Another thing I want to smash-up are window-dressing wellbeing policies. Far too many colleagues are still punished by workplace cultures that undermine their mental health. Bullying, misogyny, bias and careless unkindness are everyday experiences enacted in plain sight. Our well-intended policies to prevent these things will not help if we do not address the behaviours, incentives and cultures that facilitate these things. Indeed, without addressing culture, the policies become the invisibility cloaks for casual leadership to disappear behind. Leaders must stand in front of the values they proclaim and show they are real, not stand behind them providing the cover for them to look the other way. A policy without action and leadership, is at best a field hospital in a war zone. We should want to stop the war, not just patch up the wounded.

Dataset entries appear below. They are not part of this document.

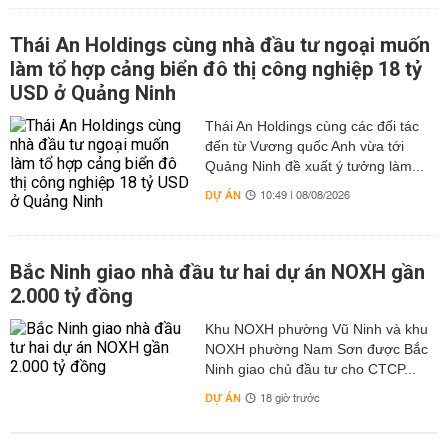
Thái An Holdings cùng nhà đầu tư ngoại muốn
làm tổ hợp cảng biển đô thị công nghiệp 18 tỷ
USD ở Quảng Ninh
Thái An Holdings cùng các đối tác
đến từ Vương quốc Anh vừa tới
Quảng Ninh đề xuất ý tưởng làm...
DỰ ÁN
10:49 | 08/08/2026
Bắc Ninh giao nhà đầu tư hai dự án NOXH gần
2.000 tỷ đồng
Khu NOXH phường Vũ Ninh và khu
NOXH phường Nam Sơn được Bắc
Ninh giao chủ đầu tư cho CTCP...
DỰ ÁN
18 giờ trước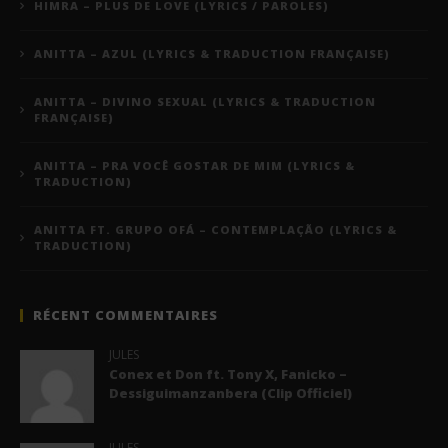
HIMRA – PLUS DE LOVE (LYRICS / PAROLES)
ANITTA – AZUL (LYRICS & TRADUCTION FRANÇAISE)
ANITTA – DIVINO SEXUAL (LYRICS & TRADUCTION
FRANÇAISE)
ANITTA – PRA VOCÊ GOSTAR DE MIM (LYRICS &
TRADUCTION)
ANITTA FT. GRUPO OFÁ – CONTEMPLAÇÃO (LYRICS &
TRADUCTION)
RÉCENT COMMENTAIRES
JULES
Conex et Don ft. Tony X, Fanicko –
Dessiguimanzanbera (Clip Officiel)
JULES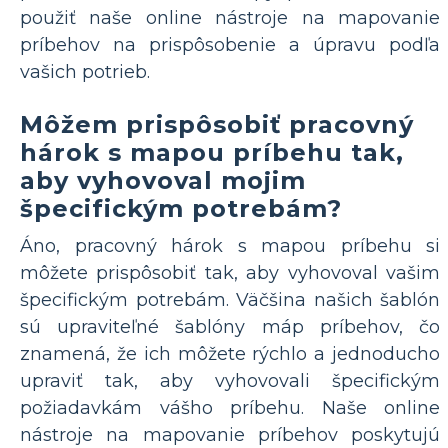
použiť naše online nástroje na mapovanie
príbehov na prispôsobenie a úpravu podľa
vašich potrieb.
Môžem prispôsobiť pracovný
hárok s mapou príbehu tak,
aby vyhovoval mojim
špecifickým potrebám?
Áno, pracovný hárok s mapou príbehu si
môžete prispôsobiť tak, aby vyhovoval vašim
špecifickým potrebám. Väčšina našich šablón
sú upraviteľné šablóny máp príbehov, čo
znamená, že ich môžete rýchlo a jednoducho
upraviť tak, aby vyhovovali špecifickým
požiadavkám vášho príbehu. Naše online
nástroje na mapovanie príbehov poskytujú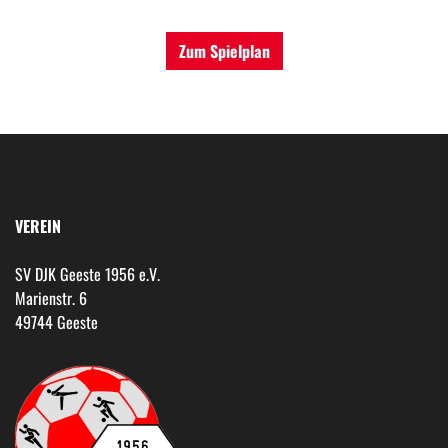
Zum Spielplan
VEREIN
SV DJK Geeste 1956 e.V.
Marienstr. 6
49744 Geeste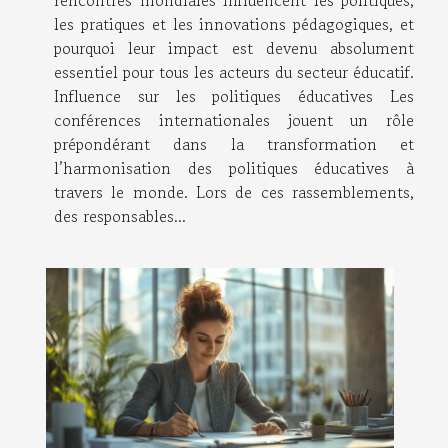
rencontres mondiales influencent les politiques,
les pratiques et les innovations pédagogiques, et
pourquoi leur impact est devenu absolument
essentiel pour tous les acteurs du secteur éducatif.
Influence sur les politiques éducatives Les
conférences internationales jouent un rôle
prépondérant dans la transformation et
l’harmonisation des politiques éducatives à
travers le monde. Lors de ces rassemblements,
des responsables...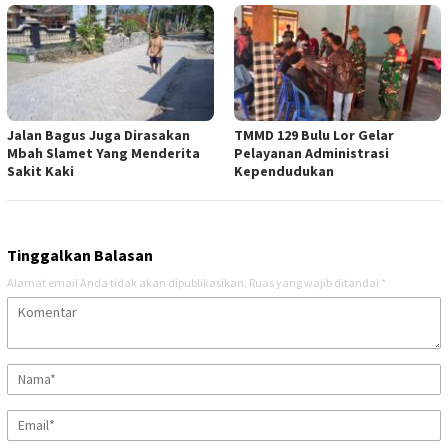
Jalan Bagus Juga Dirasakan
TMMD 129 Bulu Lor Gelar
Mbah Slamet Yang Menderita
Pelayanan Administrasi
Sakit Kaki
Kependudukan
Tinggalkan Balasan
Alamat email Anda tidak akan dipublikasikan.
Ruas yang wajib ditandai
*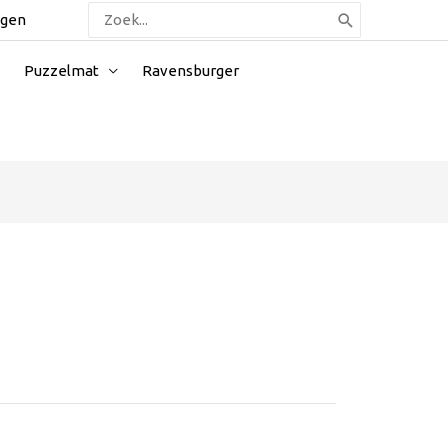
Zoeken
ggen
naar:
Puzzelmat
Ravensburger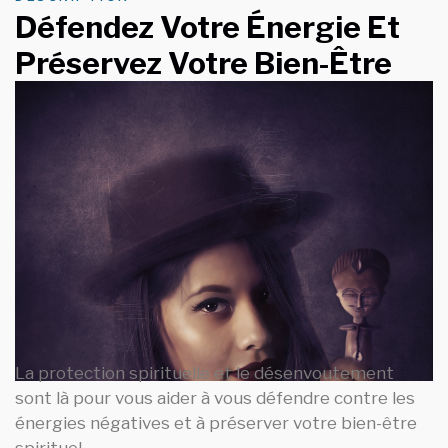
Défendez Votre Énergie Et
Préservez Votre Bien-Être
La protection spirituelle et le désenvoutement
sont là pour vous aider à vous défendre contre les
énergies négatives et à préserver votre bien-être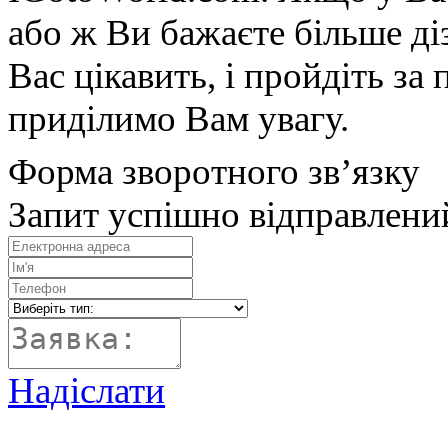
або ж Ви бажаєте більше діз
Вас цікавить, і пройдіть з
приділимо Вам увагу.
Форма зворотного зв’язку
Запит успішно відправлени
Надіслати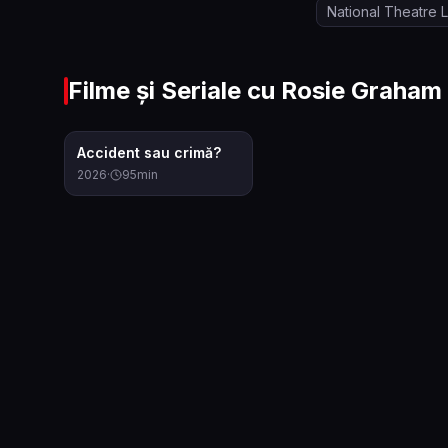
National Theatre 
Filme și Seriale cu
Rosie Graham
6.9
Accident sau crimă?
2026
·
95
min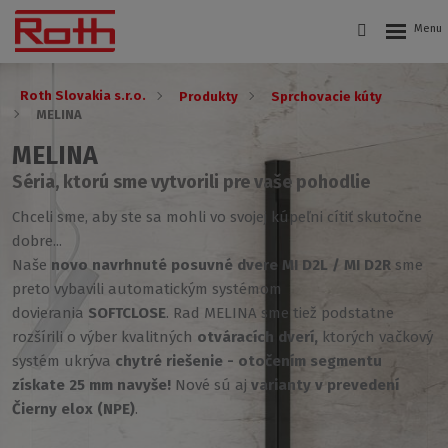
Roth Slovakia s.r.o.
Produkty
Sprchovacie kúty
MELINA
MELINA
Séria, ktorú sme vytvorili pre vaše pohodlie
Chceli sme, aby ste sa mohli vo svojej kúpeľni cítiť skutočne
dobre...
Naše
novo navrhnuté posuvné dvere MI D2L / MI D2R
sme
preto vybavili automatickým systémom
dovierania
SOFTCLOSE
. Rad MELINA sme tiež podstatne
rozšírili o výber kvalitných
otváracích dverí,
ktorých vačkový
systém ukrýva
chytré riešenie - otočením segmentu
získate 25 mm navyše!
Nové sú aj
varianty v prevedení
Čierny elox (NPE)
.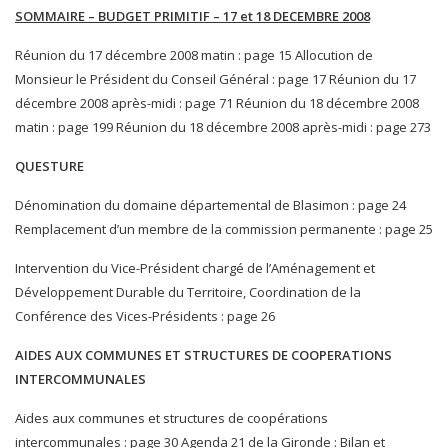
SOMMAIRE – BUDGET PRIMITIF – 17 et 18 DECEMBRE 2008
Réunion du 17 décembre 2008 matin : page 15 Allocution de
Monsieur le Président du Conseil Général : page 17 Réunion du 17
décembre 2008 après-midi : page 71 Réunion du 18 décembre 2008
matin : page 199 Réunion du 18 décembre 2008 après-midi : page 273
QUESTURE
Dénomination du domaine départemental de Blasimon : page 24
Remplacement d’un membre de la commission permanente : page 25
Intervention du Vice-Président chargé de l’Aménagement et
Développement Durable du Territoire, Coordination de la
Conférence des Vices-Présidents : page 26
AIDES AUX COMMUNES ET STRUCTURES DE COOPERATIONS
INTERCOMMUNALES
Aides aux communes et structures de coopérations
intercommunales : page 30 Agenda 21 de la Gironde : Bilan et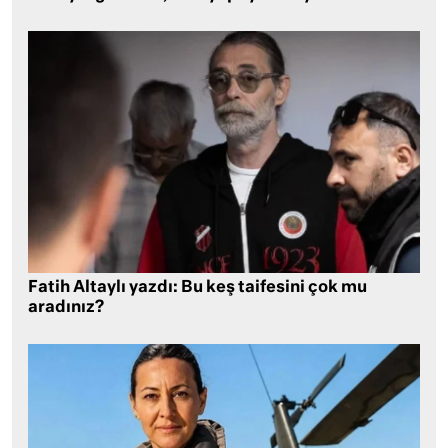
Fatih Altaylı yazdı: Bu keş taifesini çok mu
aradınız?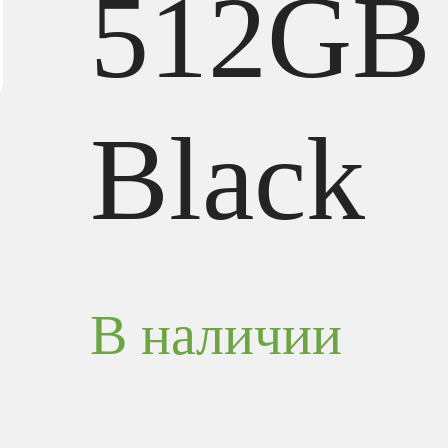
512GB
Black
В наличии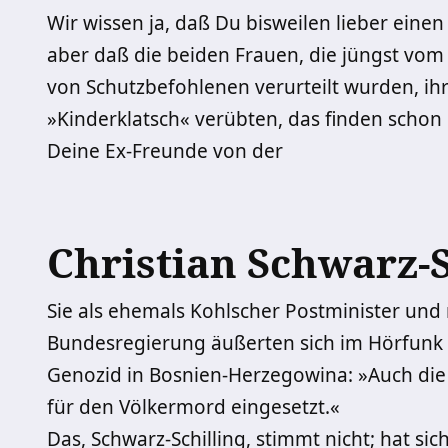
Wir wissen ja, daß Du bisweilen lieber einen 
aber daß die ­beiden Frauen, die jüngst v
von Schutzbefohlenen verurteilt wurden, ih
»Kinderklatsch« verübten, das finden scho
Deine Ex-Freunde von der
Christian Schwarz-S
Sie als ehemals Kohlscher Postminister und
Bundesregierung äußerten sich im Hörfunk 
Genozid in Bosnien-Herzegowina: »Auch die
für den Völkermord eingesetzt.«
Das, Schwarz-Schilling, stimmt nicht; hat si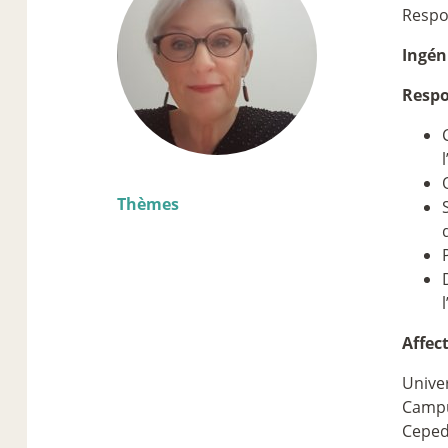
Respon
Ingén
Respo
Thèmes
Affec
Univer
Campu
Ceped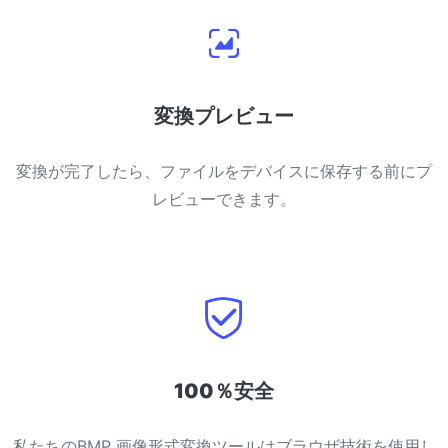
変換プレビュー
変換が完了したら、ファイルをデバイスに保存する前にプ
レビューできます。
100％安全
私たちのBMP 画像形式変換ツールはブラウザ技術を使用し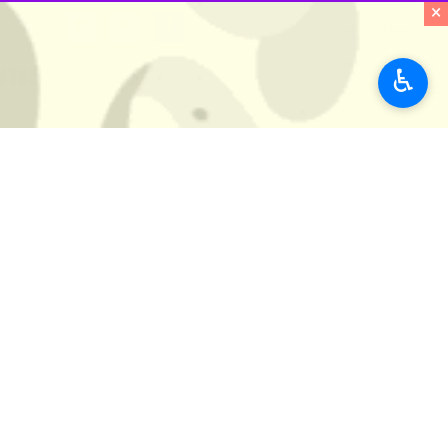
×
صدا و سیما
شیراز
قرآن کریم
حسین
♿︎
شهر شیراز
اخبار مرتبط
چراغانی شبکه‌های س
تهران- ایرنا- شبکه‌ه
شب قدر با حضور نیم 
تهران - ایرنا - ثبت 
نظر شما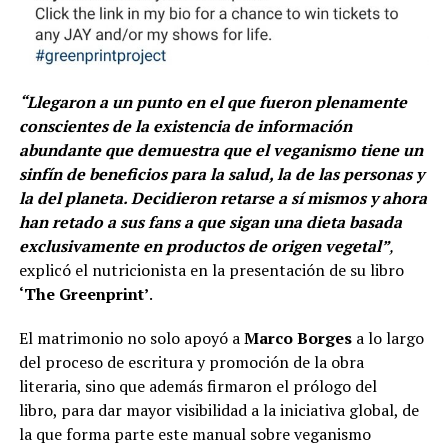
“Llegaron a un punto en el que fueron plenamente
conscientes de la existencia de información
abundante que demuestra que el veganismo tiene un
sinfín de beneficios para la salud, la de las personas y
la del planeta. Decidieron retarse a sí mismos y ahora
han retado a sus fans a que sigan una dieta basada
exclusivamente en productos de origen vegetal”
,
explicó el nutricionista en la presentación de su libro
‘The Greenprint’
.
El matrimonio no solo apoyó a
Marco Borges
a lo largo
del proceso de escritura y promoción de la obra
literaria, sino que además firmaron el prólogo del
libro, para dar mayor visibilidad a la iniciativa global, de
la que forma parte este manual sobre veganismo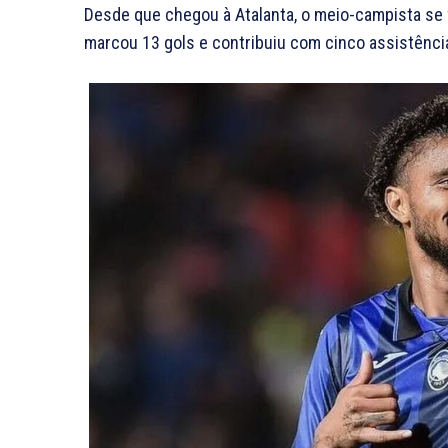
Desde que chegou à Atalanta, o meio-campista se f
marcou 13 gols e contribuiu com cinco assistênci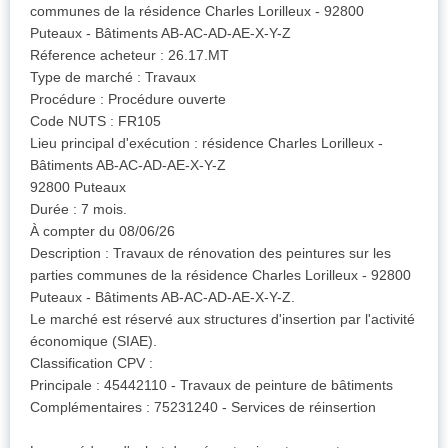
communes de la résidence Charles Lorilleux - 92800
Puteaux - Bâtiments AB-AC-AD-AE-X-Y-Z
Réference acheteur : 26.17.MT
Type de marché : Travaux
Procédure : Procédure ouverte
Code NUTS : FR105
Lieu principal d'exécution : résidence Charles Lorilleux -
Bâtiments AB-AC-AD-AE-X-Y-Z
92800 Puteaux
Durée : 7 mois.
À compter du 08/06/26
Description : Travaux de rénovation des peintures sur les
parties communes de la résidence Charles Lorilleux - 92800
Puteaux - Bâtiments AB-AC-AD-AE-X-Y-Z.
Le marché est réservé aux structures d'insertion par l'activité
économique (SIAE).
Classification CPV :
Principale : 45442110 - Travaux de peinture de bâtiments
Complémentaires : 75231240 - Services de réinsertion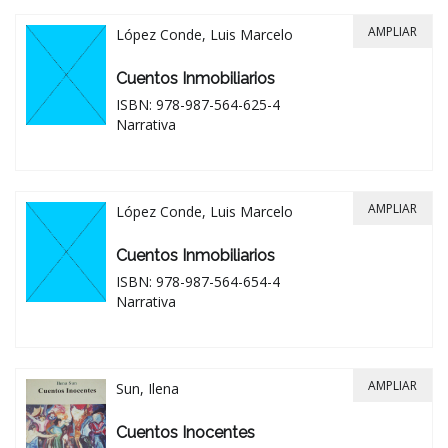
AMPLIAR
López Conde, Luis Marcelo
Cuentos Inmobiliarios
ISBN: 978-987-564-625-4
Narrativa
AMPLIAR
López Conde, Luis Marcelo
Cuentos Inmobiliarios
ISBN: 978-987-564-654-4
Narrativa
AMPLIAR
Sun, Ilena
Cuentos Inocentes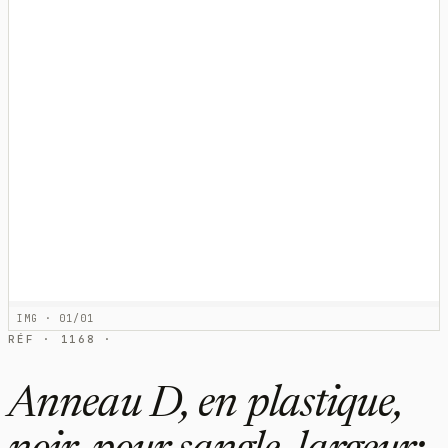
IMG · 01/01
RÉF · 1168 ·
Anneau D, en plastique,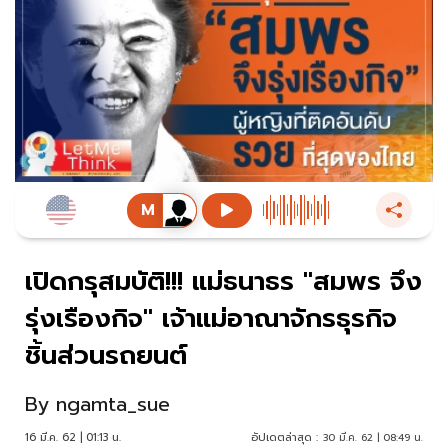
เปิดกรุสมบัติ!!! แม่ธนาธร "สมพร จึง
รุ่งเรืองกิจ" เจ้าแม่อาณาจักรธุรกิจ
ชิ้นส่วนรถยนต์
By
ngamta_sue
16 มี.ค. 62 | 01:13 น.
อัปเดตล่าสุด :
30 มี.ค. 62 | 08:49 น.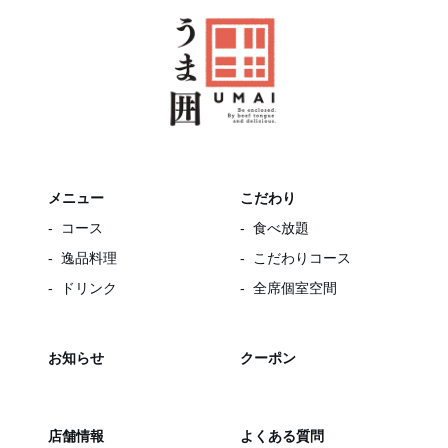
メニュー
こだわり
コース
食べ放題
逸品料理
こだわりコース
ドリンク
全席個室空間
お知らせ
クーポン
店舗情報
よくある質問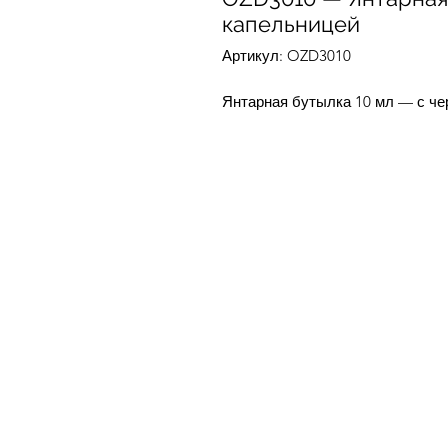
капельницей
Артикул: OZD3010
Янтарная бутылка 10 мл — с че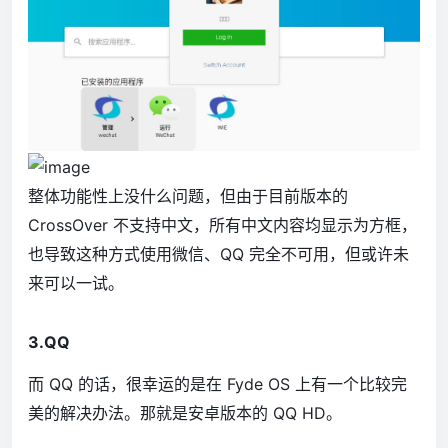
整体功能性上没什么问题，但由于目前版本的
CrossOver 不支持中文，所有中文内容均显示为方框，
也导致这种方式使用微信、QQ 完全不可用，但或许未
来可以一试。
3.QQ
而 QQ 的话，很幸运的是在 Fyde OS 上有一个比较完
美的解决办法。那就是安卓版本的 QQ HD。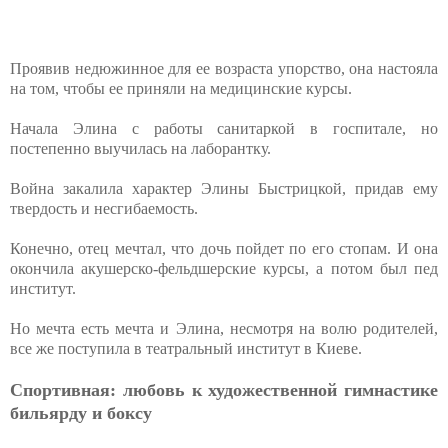
Проявив недюжинное для ее возраста упорство, она настояла
на том, чтобы ее приняли на медицинские курсы.
Начала Элина с работы санитаркой в госпитале, но
постепенно выучилась на лаборантку.
Война закалила характер Элины Быстрицкой, придав ему
твердость и несгибаемость.
Конечно, отец мечтал, что дочь пойдет по его стопам. И она
окончила акушерско-фельдшерские курсы, а потом был пед
институт.
Но мечта есть мечта и Элина, несмотря на волю родителей,
все же поступила в театральный институт в Киеве.
Спортивная: любовь к художественной гимнастике
бильярду и боксу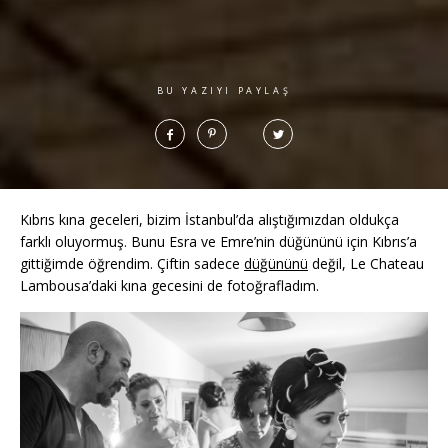
BU YAZIYI PAYLAŞ
Kıbrıs kına geceleri, bizim İstanbul’da alıştığımızdan oldukça
farklı oluyormuş. Bunu Esra ve Emre’nin düğününü için Kıbrıs’a
gittiğimde öğrendim. Çiftin sadece
düğününü
değil, Le Chateau
Lambousa’daki kına gecesini de fotoğrafladım.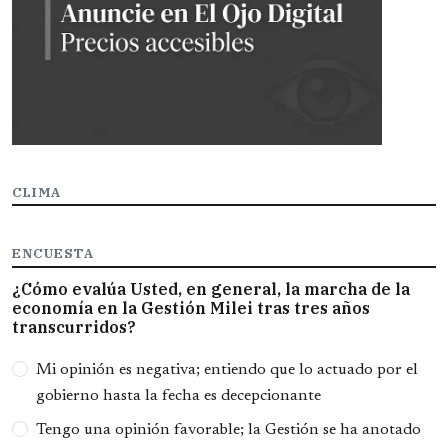
CLIMA
ENCUESTA
¿Cómo evalúa Usted, en general, la marcha de la
economía en la Gestión Milei tras tres años
transcurridos?
Opciones
Mi opinión es negativa; entiendo que lo actuado por el
gobierno hasta la fecha es decepcionante
Tengo una opinión favorable; la Gestión se ha anotado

Unkindness is the next thing I want to smash to smithereens. I just don’t get why anyone would be unkind. Leadership is such a privilege, and the privilege is to serve the needs of the people we lead. Power imbalances are hard to navigate, but it becomes impossible when we don’t care, when we are thoughtless about our decisions and actions, and when we elevate our needs above the needs of others. Unkindness is sometimes deliberate, but more often it is a product of neglect. The space between good intentions now overgrown with the stinging nettles of our indifference. The frustrating thing is that kindness is just so easy and requires no budget or resource or even a plan. It simply starts by being interested, in listening, encouraging, sharing and caring. We don’t need to go on some sort of Harvard inspired kindness masterclass – we are all born with the gift of kindness.
Sadly, however it seems to me that we too often put kindness on the shelf labelled “nice to do when all is well” and some leaders have conflated kindness with indulgence and lax standards. I’d like to smash that notion too. Do we get anywhere worthwhile, sustainably and joyfully by being unkind? Leadership can sometimes be really tough, and hard decisions make for hard choices which are not always good news for everyone; but kindness should still guide us to make those decisions the best they can be, and their consequences should always be considered, thought-through and caring. Leadership is the best vehicle we have for showing the power of kindness. Unkindness is to trash that potential and diminish everything and everyone around its insidious impact. Unkindness therefore will always be in my rage room.
Time now I think to shut the door and move on; we should not dwell too long in places that make us sad or frustrated, but I thank you for passing through and indulging my need to show you this space. Time now for something altogether more uplifting.